II-86表 婦人補導院新収容者の知能指数別人員(昭和46年〜48年)

II-87表 婦人補導院新収容者の精神状況(昭和46年〜48年)

 最近では収容者数も少ないので,単年度の新収容者のみではその実態を明らかにすることができない。そこで収容開始以来の収容者の,年齢,知能指数,精神診断結果,疾病状況,教育歴,配偶関係,売春経験年数,前科歴及び出院後の予定生活手段についての累計に基づいて検討することとする。これらの累計を図示したのが,II-9図10図11図12図13図14図15図16図17図までである。

II-9図 婦人補導院新収容者の年齢(昭和33年〜48年の累計)

II-10図 婦人補導院新収容者の知能指数(昭和33年〜48年の累計)

II-11図 婦人補導院新収容者の精神診断結果(昭和33年〜48年の累計)

II-12図 婦人補導院出院者の入院時傷病と出院時状況(昭和34年〜48年の累計)

II-13図 婦人補導院新収容者の教育歴(昭和34年〜48年の累計)

II-14図 婦人補導院新収容者の配偶関係(昭和33年〜48年の累計)

II-15図 婦人補導院新収容者の売春経験年数(昭和36年〜48年の累計)

II-16図 東京婦人補導院収容者の前科歴(昭和33年〜48年の累計)

II-17図 婦人補導院出院者の予定生活手段(昭和34年〜48年の累計)

 まず,年齢についてみると,20歳代が4割強であるが,35歳を超える者も4割近くおり,次第に高年齢者の多くなっている状況がここに反映している。
 知能指数は,90以上の者はほぼ1割で,限界級といわれる70台が約2割,70未満が半数を超え,特に3割以上の者が60未満で,知能指数の低い者の多いことが目立っている。
 精神診断の結果をみると,精神薄弱とされる者が41.9%おり,精神病質若しくは精神病質傾向とされる者が6,9%であり,正常と診断される者は1割に満たない。
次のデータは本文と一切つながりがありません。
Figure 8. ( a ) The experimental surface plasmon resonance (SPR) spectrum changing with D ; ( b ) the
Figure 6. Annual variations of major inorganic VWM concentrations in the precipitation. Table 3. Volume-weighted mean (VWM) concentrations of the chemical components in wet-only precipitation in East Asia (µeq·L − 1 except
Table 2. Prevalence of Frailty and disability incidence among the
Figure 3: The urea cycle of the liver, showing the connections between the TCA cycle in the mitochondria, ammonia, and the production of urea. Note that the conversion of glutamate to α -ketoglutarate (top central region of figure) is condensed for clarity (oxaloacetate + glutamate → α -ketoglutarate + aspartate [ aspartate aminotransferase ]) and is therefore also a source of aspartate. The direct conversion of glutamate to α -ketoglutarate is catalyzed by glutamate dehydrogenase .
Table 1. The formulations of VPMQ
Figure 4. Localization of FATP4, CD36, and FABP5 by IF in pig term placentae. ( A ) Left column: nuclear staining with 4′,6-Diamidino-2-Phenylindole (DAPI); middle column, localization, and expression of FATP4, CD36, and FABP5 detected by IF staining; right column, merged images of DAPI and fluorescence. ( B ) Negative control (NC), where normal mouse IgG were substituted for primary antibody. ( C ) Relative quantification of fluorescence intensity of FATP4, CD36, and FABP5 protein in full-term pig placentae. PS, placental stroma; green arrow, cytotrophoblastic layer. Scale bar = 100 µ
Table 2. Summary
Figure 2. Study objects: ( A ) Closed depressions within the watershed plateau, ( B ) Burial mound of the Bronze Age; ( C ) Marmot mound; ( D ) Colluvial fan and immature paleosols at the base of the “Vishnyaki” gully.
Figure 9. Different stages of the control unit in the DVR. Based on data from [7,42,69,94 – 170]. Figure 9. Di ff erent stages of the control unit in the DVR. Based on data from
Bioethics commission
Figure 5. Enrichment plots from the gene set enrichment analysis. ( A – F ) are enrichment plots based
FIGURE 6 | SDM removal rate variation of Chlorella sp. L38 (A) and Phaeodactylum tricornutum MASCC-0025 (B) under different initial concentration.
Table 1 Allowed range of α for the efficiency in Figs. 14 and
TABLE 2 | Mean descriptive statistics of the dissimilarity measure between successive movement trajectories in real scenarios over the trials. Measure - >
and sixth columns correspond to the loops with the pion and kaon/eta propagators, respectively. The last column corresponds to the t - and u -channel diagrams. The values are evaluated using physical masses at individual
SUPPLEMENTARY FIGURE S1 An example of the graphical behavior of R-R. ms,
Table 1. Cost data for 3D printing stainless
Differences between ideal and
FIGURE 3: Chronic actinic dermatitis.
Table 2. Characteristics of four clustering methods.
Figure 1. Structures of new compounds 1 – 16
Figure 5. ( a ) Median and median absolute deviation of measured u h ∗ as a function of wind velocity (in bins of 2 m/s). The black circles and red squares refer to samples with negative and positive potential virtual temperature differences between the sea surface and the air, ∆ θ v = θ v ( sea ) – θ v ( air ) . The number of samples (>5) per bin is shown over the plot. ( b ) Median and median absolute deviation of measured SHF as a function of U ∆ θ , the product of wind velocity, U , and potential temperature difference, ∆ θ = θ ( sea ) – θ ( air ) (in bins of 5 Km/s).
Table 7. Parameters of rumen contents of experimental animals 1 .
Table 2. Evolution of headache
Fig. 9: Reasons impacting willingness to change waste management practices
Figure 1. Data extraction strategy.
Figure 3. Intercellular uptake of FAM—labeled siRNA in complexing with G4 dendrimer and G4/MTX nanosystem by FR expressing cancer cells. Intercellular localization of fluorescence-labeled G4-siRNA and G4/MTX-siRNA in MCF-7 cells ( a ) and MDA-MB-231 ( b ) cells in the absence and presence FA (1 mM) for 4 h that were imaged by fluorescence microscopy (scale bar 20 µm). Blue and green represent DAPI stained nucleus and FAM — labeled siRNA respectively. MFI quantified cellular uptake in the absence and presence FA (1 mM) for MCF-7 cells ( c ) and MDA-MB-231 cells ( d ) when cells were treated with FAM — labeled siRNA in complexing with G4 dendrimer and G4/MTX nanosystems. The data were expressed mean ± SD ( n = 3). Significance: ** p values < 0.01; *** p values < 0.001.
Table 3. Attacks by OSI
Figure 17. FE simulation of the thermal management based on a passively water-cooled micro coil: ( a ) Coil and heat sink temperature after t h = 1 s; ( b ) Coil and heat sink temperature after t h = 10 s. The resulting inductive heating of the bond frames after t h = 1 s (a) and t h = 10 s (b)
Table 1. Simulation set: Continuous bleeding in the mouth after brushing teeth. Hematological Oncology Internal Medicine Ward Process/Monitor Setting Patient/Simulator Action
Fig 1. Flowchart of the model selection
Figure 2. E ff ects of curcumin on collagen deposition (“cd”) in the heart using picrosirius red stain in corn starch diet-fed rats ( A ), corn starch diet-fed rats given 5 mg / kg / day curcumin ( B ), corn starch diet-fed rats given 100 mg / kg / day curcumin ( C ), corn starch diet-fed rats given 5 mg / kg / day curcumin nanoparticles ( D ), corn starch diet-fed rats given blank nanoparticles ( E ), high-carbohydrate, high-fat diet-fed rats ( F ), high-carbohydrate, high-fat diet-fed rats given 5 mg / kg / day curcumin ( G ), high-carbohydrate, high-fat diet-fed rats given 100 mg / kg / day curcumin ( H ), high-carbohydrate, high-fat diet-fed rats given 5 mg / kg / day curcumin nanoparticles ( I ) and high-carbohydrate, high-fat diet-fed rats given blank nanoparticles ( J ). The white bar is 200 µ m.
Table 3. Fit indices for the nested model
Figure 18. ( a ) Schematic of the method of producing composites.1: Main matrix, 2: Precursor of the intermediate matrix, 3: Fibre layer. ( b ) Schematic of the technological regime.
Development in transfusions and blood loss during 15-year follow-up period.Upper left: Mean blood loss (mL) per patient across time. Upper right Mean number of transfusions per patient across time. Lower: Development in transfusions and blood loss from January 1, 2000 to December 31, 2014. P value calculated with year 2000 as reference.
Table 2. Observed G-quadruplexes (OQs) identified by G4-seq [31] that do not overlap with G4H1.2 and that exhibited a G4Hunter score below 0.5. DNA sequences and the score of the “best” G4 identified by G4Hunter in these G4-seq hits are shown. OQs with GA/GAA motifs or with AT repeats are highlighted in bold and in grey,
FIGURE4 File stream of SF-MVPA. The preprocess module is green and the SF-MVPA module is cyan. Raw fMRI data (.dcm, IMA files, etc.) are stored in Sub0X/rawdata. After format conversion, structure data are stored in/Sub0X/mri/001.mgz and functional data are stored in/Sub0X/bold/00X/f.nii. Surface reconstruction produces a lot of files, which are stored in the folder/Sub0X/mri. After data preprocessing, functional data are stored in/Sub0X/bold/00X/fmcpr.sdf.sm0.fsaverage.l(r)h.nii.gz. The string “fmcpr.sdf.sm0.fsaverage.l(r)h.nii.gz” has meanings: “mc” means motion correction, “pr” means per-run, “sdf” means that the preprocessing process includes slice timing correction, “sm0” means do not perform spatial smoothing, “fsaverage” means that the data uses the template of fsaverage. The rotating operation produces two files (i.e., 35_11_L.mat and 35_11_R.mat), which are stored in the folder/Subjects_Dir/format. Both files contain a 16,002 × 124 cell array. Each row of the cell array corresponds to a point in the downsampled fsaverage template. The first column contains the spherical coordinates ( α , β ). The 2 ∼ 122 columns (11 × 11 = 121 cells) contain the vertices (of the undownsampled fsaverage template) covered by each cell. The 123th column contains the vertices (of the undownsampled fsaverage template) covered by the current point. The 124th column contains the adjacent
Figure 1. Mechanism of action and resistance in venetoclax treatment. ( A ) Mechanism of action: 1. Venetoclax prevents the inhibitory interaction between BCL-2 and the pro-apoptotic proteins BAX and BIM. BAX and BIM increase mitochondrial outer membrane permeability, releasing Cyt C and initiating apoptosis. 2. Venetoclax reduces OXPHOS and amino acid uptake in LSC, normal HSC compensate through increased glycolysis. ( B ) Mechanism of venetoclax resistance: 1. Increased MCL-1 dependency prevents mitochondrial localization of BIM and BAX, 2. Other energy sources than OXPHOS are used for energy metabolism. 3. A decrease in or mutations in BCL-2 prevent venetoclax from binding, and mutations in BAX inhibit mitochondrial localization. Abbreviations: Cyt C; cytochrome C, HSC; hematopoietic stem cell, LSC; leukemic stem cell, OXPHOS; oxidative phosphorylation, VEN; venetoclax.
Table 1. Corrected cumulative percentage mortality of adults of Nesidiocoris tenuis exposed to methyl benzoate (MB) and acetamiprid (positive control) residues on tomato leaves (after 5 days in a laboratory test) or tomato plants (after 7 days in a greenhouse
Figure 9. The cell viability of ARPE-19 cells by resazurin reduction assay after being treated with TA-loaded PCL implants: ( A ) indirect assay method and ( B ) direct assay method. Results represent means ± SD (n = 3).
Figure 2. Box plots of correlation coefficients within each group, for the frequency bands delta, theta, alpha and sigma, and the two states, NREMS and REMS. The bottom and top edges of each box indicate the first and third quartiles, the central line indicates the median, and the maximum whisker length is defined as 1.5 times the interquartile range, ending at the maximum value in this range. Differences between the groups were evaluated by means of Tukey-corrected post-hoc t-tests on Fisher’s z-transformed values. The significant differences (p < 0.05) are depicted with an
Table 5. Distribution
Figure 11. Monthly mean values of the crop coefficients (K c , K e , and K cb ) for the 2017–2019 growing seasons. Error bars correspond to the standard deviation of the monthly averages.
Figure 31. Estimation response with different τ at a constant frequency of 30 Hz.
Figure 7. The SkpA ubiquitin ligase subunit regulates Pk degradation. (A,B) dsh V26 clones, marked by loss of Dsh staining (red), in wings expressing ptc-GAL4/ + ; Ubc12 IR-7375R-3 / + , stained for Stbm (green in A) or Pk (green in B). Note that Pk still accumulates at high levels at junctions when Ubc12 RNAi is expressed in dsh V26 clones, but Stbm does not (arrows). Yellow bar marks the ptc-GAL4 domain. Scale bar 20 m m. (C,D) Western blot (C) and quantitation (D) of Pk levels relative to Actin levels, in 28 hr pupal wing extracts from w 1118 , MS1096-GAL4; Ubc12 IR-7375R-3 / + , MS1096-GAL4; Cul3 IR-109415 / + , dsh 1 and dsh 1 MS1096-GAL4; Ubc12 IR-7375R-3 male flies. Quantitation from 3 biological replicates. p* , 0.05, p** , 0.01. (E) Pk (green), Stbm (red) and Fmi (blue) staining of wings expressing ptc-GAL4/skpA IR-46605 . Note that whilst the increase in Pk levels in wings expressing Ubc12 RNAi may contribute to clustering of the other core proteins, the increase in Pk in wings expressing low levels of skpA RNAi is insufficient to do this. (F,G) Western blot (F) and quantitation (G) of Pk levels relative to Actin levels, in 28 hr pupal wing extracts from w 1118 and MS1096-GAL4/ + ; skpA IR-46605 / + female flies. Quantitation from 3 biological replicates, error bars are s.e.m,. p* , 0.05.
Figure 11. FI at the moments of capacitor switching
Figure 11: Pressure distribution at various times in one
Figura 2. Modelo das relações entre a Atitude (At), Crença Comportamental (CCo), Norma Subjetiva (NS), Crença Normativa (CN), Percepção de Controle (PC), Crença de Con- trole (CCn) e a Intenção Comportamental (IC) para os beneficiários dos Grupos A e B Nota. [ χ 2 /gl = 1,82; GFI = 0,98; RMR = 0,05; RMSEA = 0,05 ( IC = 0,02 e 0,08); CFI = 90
知能の低い者が多いということは,女子受刑者の場合に精神薄弱が例年約10%とされているのと比較して,婦人補導院収容者の特徴の一つといえよう。
 疾病状況についてみると,性病に罹患している者が約4割近くおり,その他の疾患のある者を加えると新収容者のうち3人に2人までが何らかの疾病者であるということになる。教育歴についてみると,中学校卒業が最も多いが,半数が義務教育を終わっていない。
 配偶関係をみると,3割近くが離婚の経歴を有しており,有夫の者もほぼ同じ割合を占めている。
 売春の経験年数についてみると,半数以上の者が5年を超えており,15年以上の者も少なくない。
 前科についてみると,東京婦人補導院で同院入院者について調査したところによれば,前に単純な執行猶予の裁判を受けたことのある者が約1割8分,保護観察付執行猶予の裁判を受けた者が約1割7分,補導処分に付された者が約3割5分,罰金刑に処せられた者は9割近くであって,平均1人約5回の前科歴を有している。全く前科のない者は数%にすぎない。
 出院後の予定生活手段は,保護施設,知人のもと,女中・派出婦,炊事・雑役夫,店員・女工など不安定なものが多い。
 以上検討したところを取りまとめると,婦人補導院に入院してくる者は,資質的,健康的,生育史的,環境的観点のいずれにおいても恵まれていない者が極めて多いといえるであろう。